Communication in Data Centers¶
To understand the challenges facing data center transport protocols, we first describe a common application structure, Partition/Aggregate, that motivates why latency is a critical metric in data centers. We measure the synchronized and bursty traffic patterns that result from these application structure, and identify three performance impairments these patterns cause.
Partition/Aggregate¶
The Partition/Aggregate design pattern shown in Figure 2 is the foundation of many large scale web applications. Requests from higher layers of the application are broken into pieces and farmed out to workers in lower layers. The responses of these workers are aggregated to produce a result. Web search, social network content composition, and advertisement selection are all based around this application design pattern. For interactive, soft-real-time applications like these, latency is the key metric, with total permissible latency being determined by factors including customer impact studies [21]. After subtracting typical Internet and rendering delays, the “backend” part of the application is typically allocated between 230-300ms. This limit is called an all-up SLA.
Many applications have a multi-layer partition/aggregate pattern workflow, with lags at one layer delaying the initiation of others. Further, answering a request may require iteratively invoking the pattern, with an aggregator making serial requests to the workers below it to prepare a response (1 to 4 iterations are typical, though as many as 20 may occur). For example, in web search, a query might be sent to many aggregators and workers, each responsible for a different part of the index. Based on the replies, an aggregator might refine the query and send it out again to improve the relevance of the result. Lagging instances of partition/aggregate can thus add up to threaten the all-up SLAs for queries. Indeed, we found that latencies run close to SLA targets, as developers exploit all of the available time budget to compute the best result possible.

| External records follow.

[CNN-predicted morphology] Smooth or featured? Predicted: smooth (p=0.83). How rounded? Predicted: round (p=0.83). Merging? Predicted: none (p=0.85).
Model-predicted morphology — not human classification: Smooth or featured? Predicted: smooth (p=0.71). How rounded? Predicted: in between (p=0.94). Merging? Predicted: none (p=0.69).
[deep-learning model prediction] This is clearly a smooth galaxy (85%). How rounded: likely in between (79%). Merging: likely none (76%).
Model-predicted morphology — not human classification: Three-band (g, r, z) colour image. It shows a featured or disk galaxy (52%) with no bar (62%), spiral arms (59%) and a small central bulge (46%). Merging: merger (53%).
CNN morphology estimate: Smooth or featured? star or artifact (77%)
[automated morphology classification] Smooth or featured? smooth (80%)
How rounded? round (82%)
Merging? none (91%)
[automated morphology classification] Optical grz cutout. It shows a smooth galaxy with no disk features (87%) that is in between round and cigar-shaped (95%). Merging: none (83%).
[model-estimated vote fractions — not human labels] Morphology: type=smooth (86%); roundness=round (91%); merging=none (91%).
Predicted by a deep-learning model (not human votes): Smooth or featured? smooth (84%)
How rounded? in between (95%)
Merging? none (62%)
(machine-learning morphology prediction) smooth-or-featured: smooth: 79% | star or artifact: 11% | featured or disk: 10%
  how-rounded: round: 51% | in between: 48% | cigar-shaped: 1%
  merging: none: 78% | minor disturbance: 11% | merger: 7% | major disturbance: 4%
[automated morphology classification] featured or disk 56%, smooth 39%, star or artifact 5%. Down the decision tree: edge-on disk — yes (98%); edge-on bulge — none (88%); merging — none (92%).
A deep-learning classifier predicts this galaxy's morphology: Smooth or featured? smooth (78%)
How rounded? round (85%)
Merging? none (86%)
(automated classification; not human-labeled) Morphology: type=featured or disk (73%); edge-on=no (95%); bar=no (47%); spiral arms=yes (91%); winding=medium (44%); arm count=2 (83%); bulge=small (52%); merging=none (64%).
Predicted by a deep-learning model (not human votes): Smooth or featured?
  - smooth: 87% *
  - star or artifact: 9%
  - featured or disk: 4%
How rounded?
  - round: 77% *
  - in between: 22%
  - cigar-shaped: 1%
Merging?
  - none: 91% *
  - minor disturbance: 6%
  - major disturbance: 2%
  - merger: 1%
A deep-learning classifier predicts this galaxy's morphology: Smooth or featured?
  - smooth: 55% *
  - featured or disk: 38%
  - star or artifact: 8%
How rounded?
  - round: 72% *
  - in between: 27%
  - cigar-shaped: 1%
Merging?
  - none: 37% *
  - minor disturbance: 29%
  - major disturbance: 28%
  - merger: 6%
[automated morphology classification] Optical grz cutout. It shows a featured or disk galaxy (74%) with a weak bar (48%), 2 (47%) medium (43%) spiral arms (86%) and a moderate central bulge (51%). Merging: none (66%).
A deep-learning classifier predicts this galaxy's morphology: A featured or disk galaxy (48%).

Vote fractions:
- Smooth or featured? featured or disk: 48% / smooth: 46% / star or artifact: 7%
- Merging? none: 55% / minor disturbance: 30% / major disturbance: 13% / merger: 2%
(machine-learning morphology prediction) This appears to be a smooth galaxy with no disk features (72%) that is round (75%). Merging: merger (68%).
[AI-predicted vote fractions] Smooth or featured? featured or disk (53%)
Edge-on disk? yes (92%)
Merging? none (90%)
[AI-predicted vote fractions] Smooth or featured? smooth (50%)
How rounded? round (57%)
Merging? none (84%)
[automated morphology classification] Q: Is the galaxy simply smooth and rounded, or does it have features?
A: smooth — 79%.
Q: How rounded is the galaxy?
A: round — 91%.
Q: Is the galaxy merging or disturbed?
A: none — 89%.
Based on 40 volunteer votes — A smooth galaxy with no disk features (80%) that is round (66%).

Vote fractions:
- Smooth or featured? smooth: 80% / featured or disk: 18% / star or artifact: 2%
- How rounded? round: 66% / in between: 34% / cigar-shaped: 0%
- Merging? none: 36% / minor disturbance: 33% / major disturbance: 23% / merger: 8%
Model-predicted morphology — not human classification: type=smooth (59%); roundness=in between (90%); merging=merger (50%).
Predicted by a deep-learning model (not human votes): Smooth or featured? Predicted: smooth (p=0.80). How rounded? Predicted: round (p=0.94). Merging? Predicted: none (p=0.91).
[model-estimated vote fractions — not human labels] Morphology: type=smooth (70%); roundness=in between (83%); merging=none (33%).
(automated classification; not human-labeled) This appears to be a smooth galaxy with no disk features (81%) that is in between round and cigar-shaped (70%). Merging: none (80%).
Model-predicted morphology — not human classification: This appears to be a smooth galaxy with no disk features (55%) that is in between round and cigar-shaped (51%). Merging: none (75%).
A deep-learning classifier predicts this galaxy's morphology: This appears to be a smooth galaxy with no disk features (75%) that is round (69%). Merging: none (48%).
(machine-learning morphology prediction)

To prevent the all-up SLA from being violated, worker nodes are assigned tight deadlines, usually on the order of 10-100ms. When a node misses its deadline, the computation continues without that response, lowering the quality of the result. Further, high percentiles for worker latencies matter. For example, high latencies at the 99.9 th percentile mean lower quality results or long lags (or both) for at least 1 in 1000 responses, potentially impacting large numbers of users who then may not come back. Therefore, latencies are typically tracked to 99.9 th percentiles, and deadlines are associated with high percentiles. Figure 8 shows a screen shot from a production monitoring tool, tracking high percentiles.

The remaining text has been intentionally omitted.